In the largest and longest study to date of weight loss maintenance strategies, researchers at Duke University Medical Center found that personal contact -- and, to a lesser extent, a computer-based support system -- were helpful in keeping weight off.
"The results of this study send a strong signal to those who seem to believe that obesity is such an intractable problem that nothing can be done about it," says Dr. Laura Svetkey, professor of medicine at Duke and the lead author of the study. "Our research shows that is not true. A large majority of the participants in the Weight Loss Management study lost weight and kept weight off for two and one-half years."
Svetkey and researchers at four institutions around the country studied 1685 overweight or obese adults who were being treated for high blood pressure, high cholesterol, or both. Scientists asked participants to increase their activity level, reduce their calorie intake and follow the DASH diet (Dietary Approaches to Stop Hypertension) for a period of six months. The DASH diet emphasizes fruits, vegetables, low-fat dairy products and whole grains, and has been proven to lower "bad" cholesterol and blood pressure.
In the first phase of the study, participants attended 20 weekly group meetings with a trained interventionist who coached them on making these lifestyle changes. Only participants who lost at least nine pounds were admitted to a second phase of the study; 61 percent met that goal, with weight loss ranging from nine to 66 pounds.
In the second phase, 1032 participants were randomized to one of three groups: a self-directed control group, where they were left to their own devices to manage their weight; a personal contact group, where they received monthly coaching and support from a counselor assigned to them; or a computer-based, weight loss maintenance program that offered the same counseling that personal contact offered, but in a virtual, interactive format.
More than 70 percent of the participants weighed less at the end of the study than when they started. Those in the personal contact group were the most successful, with 77 percent maintaining some weight loss. The computer intervention group had a 69 percent success rate and the self-directed group had 67 percent.
"In addition, 42 percent of the personal contact group was able to maintain weight loss of at least 5 percent of their starting weight, an amount of weight loss that has clear health benefits," Svetkey said. "In the other groups, about 35 percent were able to maintain this much weight loss."

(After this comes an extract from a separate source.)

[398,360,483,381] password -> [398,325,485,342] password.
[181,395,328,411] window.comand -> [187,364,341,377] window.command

Overall, however, the effects of the interventions were modest. At the end of the study, the personal contact group had regained 3.3 pounds less than the self-directed group. Those in the computer-based support program fared almost as well -- at least for the first two years. After that point, the virtual intervention lost its edge, and by the end of the study, their efforts at maintaining weight loss were similar to those enrolled in the self-directed control group.

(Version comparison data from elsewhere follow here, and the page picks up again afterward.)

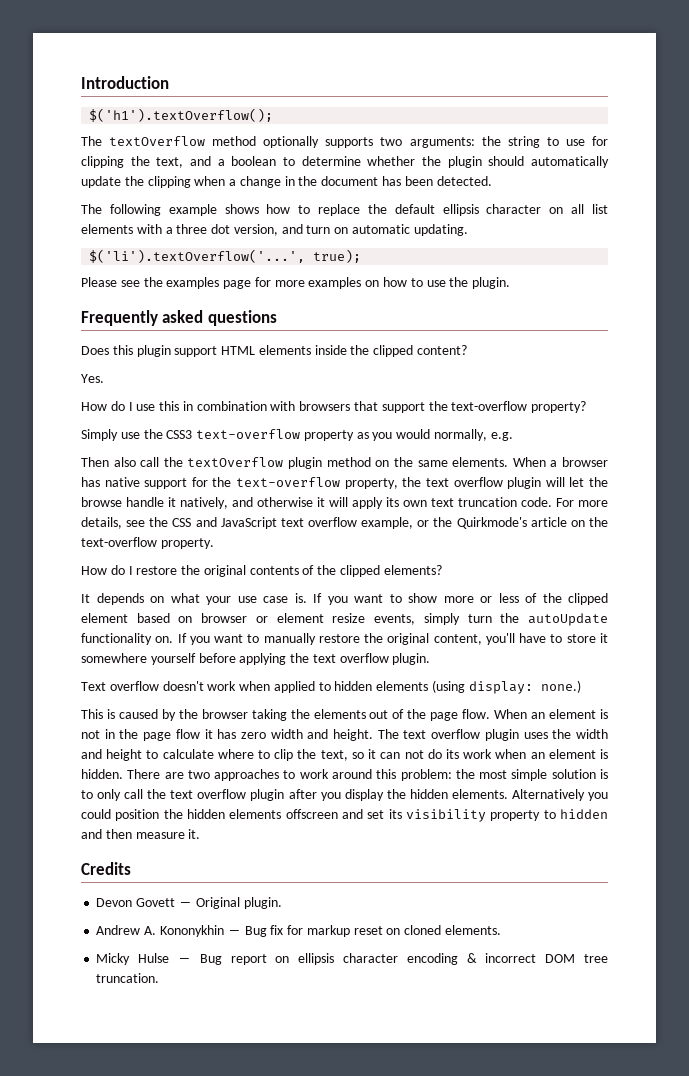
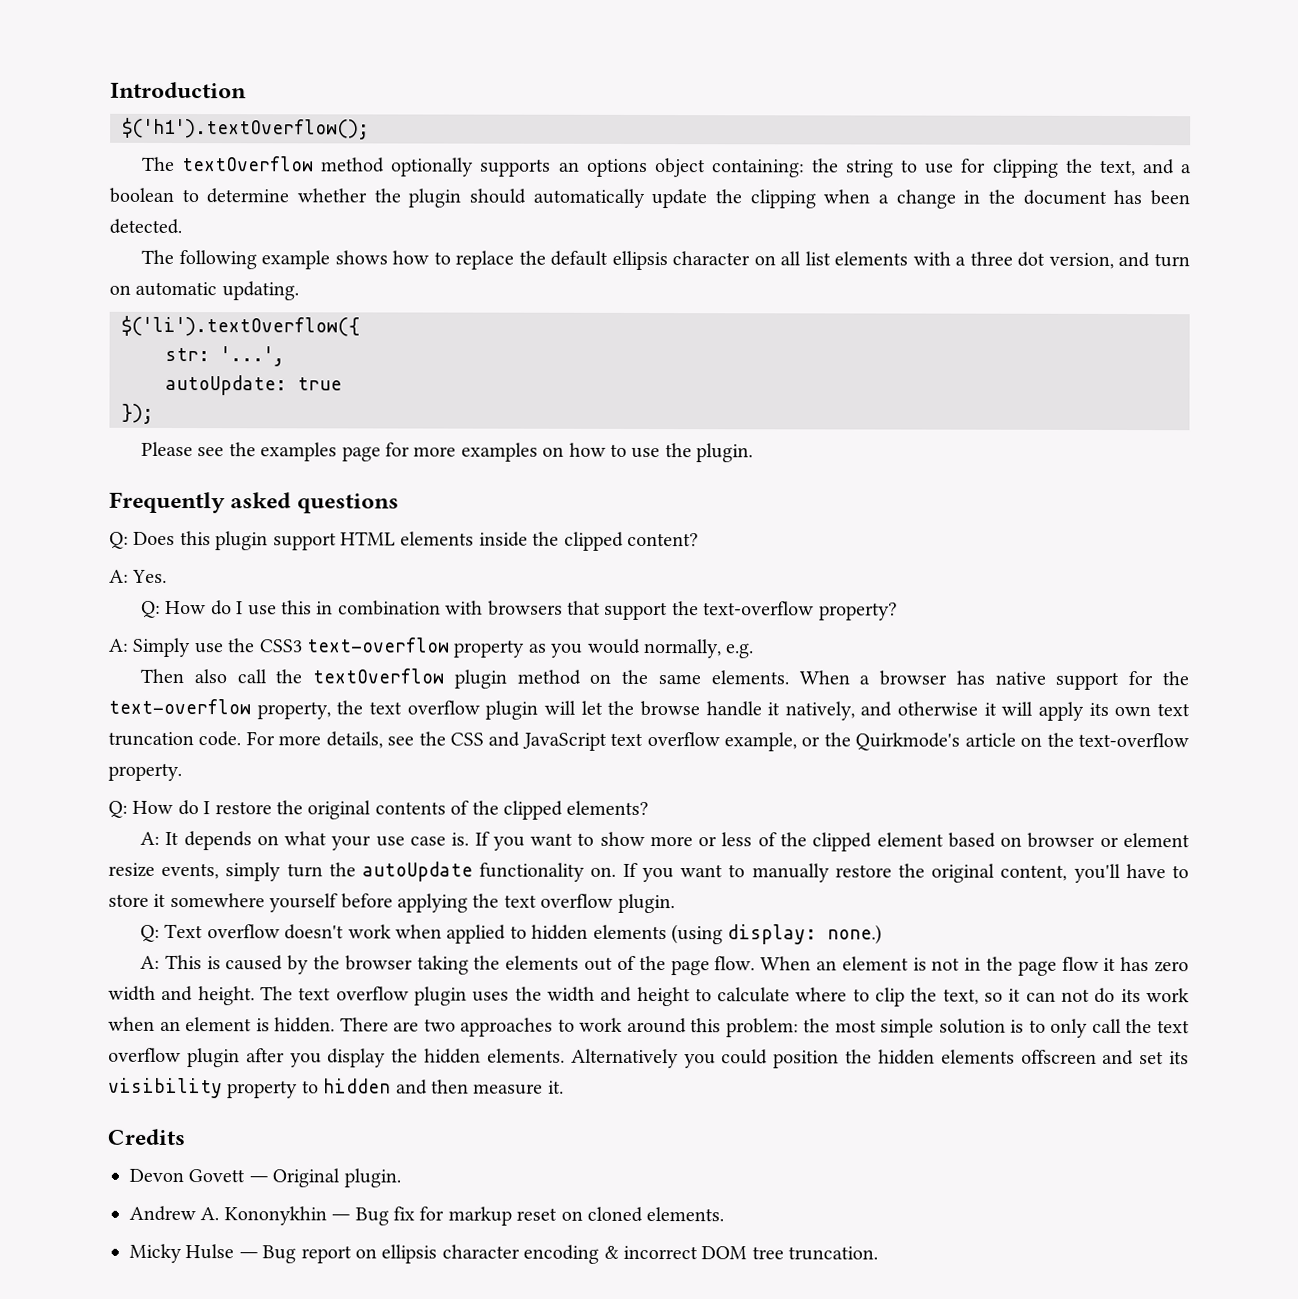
[380,137,475,148] two arguments: -> [558,158,805,178] an options object containing:
[89,249,362,263] $('li').textOverflow('...', true); -> [121,315,360,337] [165,346,285,367] [165,374,342,396] [121,403,154,424] $('li').textOverflow({ // str: '...', // autoUpdate: true // });
(277, 318) none -> [109,531,129,549] Q:
(468, 350) none -> [109,569,129,583] A:
(104, 378) none -> [141,600,162,618] Q:
(587, 407) none -> [108,638,129,652] A:
(214, 543) none -> [108,800,128,818] Q:
(442, 570) none -> [140,831,161,845] A:
(431, 659) none -> [140,924,161,942] Q:
(581, 686) none -> [140,955,161,969] A:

But Svetkey, director of clinical research at the Sarah W. Stedman Nutrition and Metabolism Center at Duke, points out that even modest success paves the way to major victory.
"We didn't set out to cure obesity, but we did want to offer participants a set of tools they could use to change their lives," Svetkey said. It's not easy to counteract all the forces around us that encourage us to overeat and be sedentary, but we think this study moves us in the right direction."
Svetkey stresses that every pound lost can lower blood pressure and risk of developing diabetes. "Our patients have shown that under the right conditions, long-term weight control is an achievable goal worth pursuing," says Svetkey. "It's also important to understand that it's not necessary to reach a normal weight to improve your health. The focus needs to be on changing a lifestyle and sticking to it. Every pound lost improves health."
Journal reference: JAMA. 2008;299:1139-1148
The study was funded by the National Heart, Lung, and Blood Institute. Svetkey says it its notable that, unlike most other weight loss studies, the Weight Loss Management study included a large number of African-American participants (38 percent) and large n numbers of men and women. Studies show that obesity is more prevalent among African-Americans and the consequences of obesity are more serious for blacks than whites.
Researchers from Duke who contributed to the study include Carmen Samuel-Hodge, Lillian Lien and Kathleen Aicher. Additional work came from scientists at The Kaiser Permanente Center for Health Research, Pennington Biomedical Research Center and Johns Hopkins Medical Institutes.